A new bill titled “Employees Remuneration Protection Bill, 2023” has been proposed in the House of Representatives, presenting a potential legal consequence for employers, both individual and corporate entities, who delay or fail to pay their employees’ salaries. The bill, sponsored by Wale Hammed, a representative of the Agege federal constituency in Lagos State, has passed the first reading.
According to reports from TheSun, Section 7(1) of the proposed bill declares it unlawful for any employer to refuse or neglect the payment of employees’ remuneration as specified in the Act. Section 8(1) further outlines that if an employee’s remuneration remains unpaid after the specified period, the employee can serve a written demand for payment to the employer. If, after five working days, the employee is still unpaid, they have the right to seek redress in court through a motion on notice.
The bill, if enacted, carries severe penalties for non-compliance. Individual employers found guilty of not paying their workers’ salaries may face a jail term ranging from three to six months, without the option of a fine.
In the case of corporate bodies failing to adhere to court orders for salary payments, the proposed legislation prescribes a fine of N10,000 for each day of default.

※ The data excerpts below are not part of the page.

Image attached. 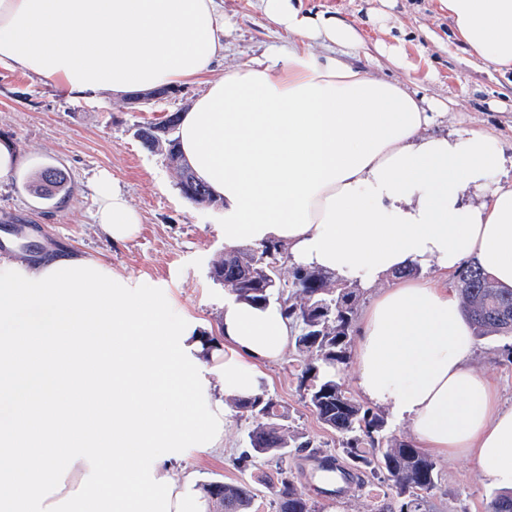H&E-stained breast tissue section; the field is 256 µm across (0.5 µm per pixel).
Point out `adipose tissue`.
I'll return each instance as SVG.
<instances>
[{"mask_svg":"<svg viewBox=\"0 0 512 512\" xmlns=\"http://www.w3.org/2000/svg\"><path fill=\"white\" fill-rule=\"evenodd\" d=\"M456 37L512 71V0H438ZM287 48L210 78L228 20L218 0H0V69L71 100L206 77L181 151L224 201V247L276 242L293 265L371 291L356 386L421 448L472 455L512 491V408L470 366L475 330L448 283L477 262L512 289V165L490 130L428 129L452 103L368 74L361 35L299 0H259ZM341 48L317 52L316 44ZM92 215L112 242L139 214L109 177ZM413 266L421 278L380 282ZM223 352L147 286L62 250L0 263V512H211L184 449L224 445V401L257 392L294 327L277 301L227 296Z\"/></svg>","mask_w":512,"mask_h":512,"instance_id":"ef3b65f1","label":"adipose tissue"}]
</instances>
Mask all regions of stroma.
Returning <instances> with one entry per match:
<instances>
[{
  "label": "stroma",
  "mask_w": 512,
  "mask_h": 512,
  "mask_svg": "<svg viewBox=\"0 0 512 512\" xmlns=\"http://www.w3.org/2000/svg\"><path fill=\"white\" fill-rule=\"evenodd\" d=\"M312 11L339 10L341 18L361 33L370 47L360 66L369 74L409 81L411 89L440 101L453 100L459 111L439 117L435 134L461 128L497 131L504 147L512 146V75L496 72L471 55L456 40L447 11L437 0H304ZM230 25L224 36L225 67L247 62L287 45L258 7V0H220ZM404 45L405 67L390 64L376 42ZM190 81L175 87L168 97L148 103L131 94L107 95L105 102L69 101L53 87L20 71L0 70V143L11 145L16 167L0 179V257L25 258L30 246L41 251L68 249L108 264L115 276L153 286L169 305L194 322L201 334L219 337L226 291L211 279L212 263L224 252V211L196 205L179 189V176L161 153L148 150L136 137L139 126L163 121L173 112H185L203 92ZM46 166L63 170L74 191L61 207L35 197L32 185ZM108 175L127 195L141 217L139 230L126 243H112L92 220L94 182ZM473 368L493 382L504 407H512V335L477 338ZM296 354L286 349L282 358L263 365V385L287 407L292 429L304 433L314 449L337 453L339 441L305 407L294 366ZM248 421L232 408L224 410V449L202 456L184 451L185 465L202 483H259L261 470L240 471L232 461L246 446ZM306 453L293 455L288 465L298 486L319 512H379L386 486L367 479L340 497L322 494L306 477ZM441 480L431 497V512H487L496 492L484 481L474 457L437 458Z\"/></svg>",
  "instance_id": "stroma-1"
}]
</instances>
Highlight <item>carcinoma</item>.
<instances>
[{
  "label": "carcinoma",
  "mask_w": 512,
  "mask_h": 512,
  "mask_svg": "<svg viewBox=\"0 0 512 512\" xmlns=\"http://www.w3.org/2000/svg\"><path fill=\"white\" fill-rule=\"evenodd\" d=\"M180 113L164 123L139 128L149 149L163 152L168 163L181 170L180 191L198 205L221 207L224 201L200 181L183 160L174 137ZM286 249L276 243L246 251L227 250L213 263L210 277L229 293L262 304L274 298L295 327L293 347L299 357L301 399L328 429L339 436L341 451L353 467L367 476H385L392 512H430L429 495L438 483L433 458L414 444L387 434L384 415L348 395L338 378L347 364L356 291L345 284L332 288L323 272L296 268L291 279H281L278 263ZM465 309L480 334L512 333V292H505L470 264L457 275ZM236 417L252 421L248 448L237 467L264 466L262 484L272 494L273 512H318L317 505L296 484L288 457L312 447L306 436L288 425V410L266 390L231 399ZM224 512H250L257 493L248 481L204 485Z\"/></svg>",
  "instance_id": "carcinoma-1"
}]
</instances>
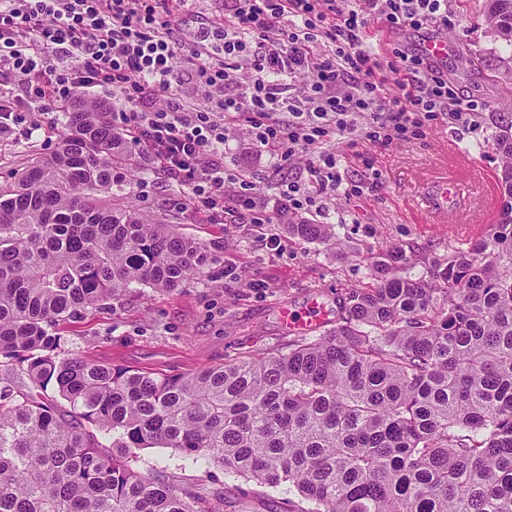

Furthermore, the corporate entity may face temporary closure, being sealed off for a period not exceeding three months if the default persists for over two months.
The bill reflects a legislative effort to address the issue of delayed or non-payment of salaries, providing a legal framework to protect employees and ensure timely remuneration. As the proposal progresses through legislative stages, it raises questions about the balance between protecting workers’ rights and imposing penalties on employers.